### REQUIRED WORK
Extract every entry word for word. Skip the pictures.
Start of Block
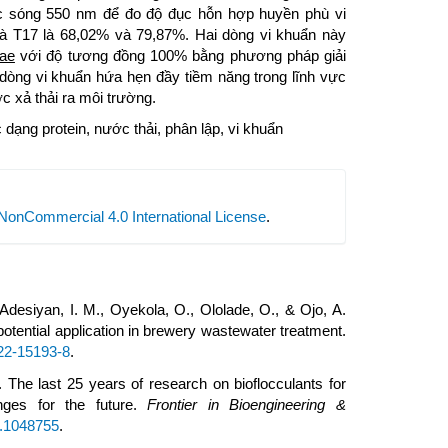
c sóng 550 nm để đo độ đục hỗn hợp huyền phù vi
1 và T17 là 68,02% và 79,87%. Hai dòng vi khuẩn này
ae
với độ tương đồng 100% bằng phương pháp giải
dòng vi khuẩn hứa hẹn đầy tiềm năng trong lĩnh vực
c xả thải ra môi trường.
 dạng protein, nước thải, phân lập, vi khuẩn
NonCommercial 4.0 International License
.
Adesiyan, I. M., Oyekola, O., Ololade, O., & Ojo, A.
potential application in brewery wastewater treatment.
022-15193-8
.
. The last 25 years of research on bioflocculants for
enges for the future.
Frontier in Bioengineering &
22.1048755
.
End of Block
### OUTPUT OF THE EXERCISE
c sóng 550 nm để đo độ đục hỗn hợp huyền phù vi
1 và T17 là 68,02% và 79,87%. Hai dòng vi khuẩn này
ae
với độ tương đồng 100% bằng phương pháp giải
dòng vi khuẩn hứa hẹn đầy tiềm năng trong lĩnh vực
c xả thải ra môi trường.
 dạng protein, nước thải, phân lập, vi khuẩn
NonCommercial 4.0 International License
.
Adesiyan, I. M., Oyekola, O., Ololade, O., & Ojo, A.
potential application in brewery wastewater treatment.
022-15193-8
.
. The last 25 years of research on bioflocculants for
enges for the future.
Frontier in Bioengineering &
22.1048755
.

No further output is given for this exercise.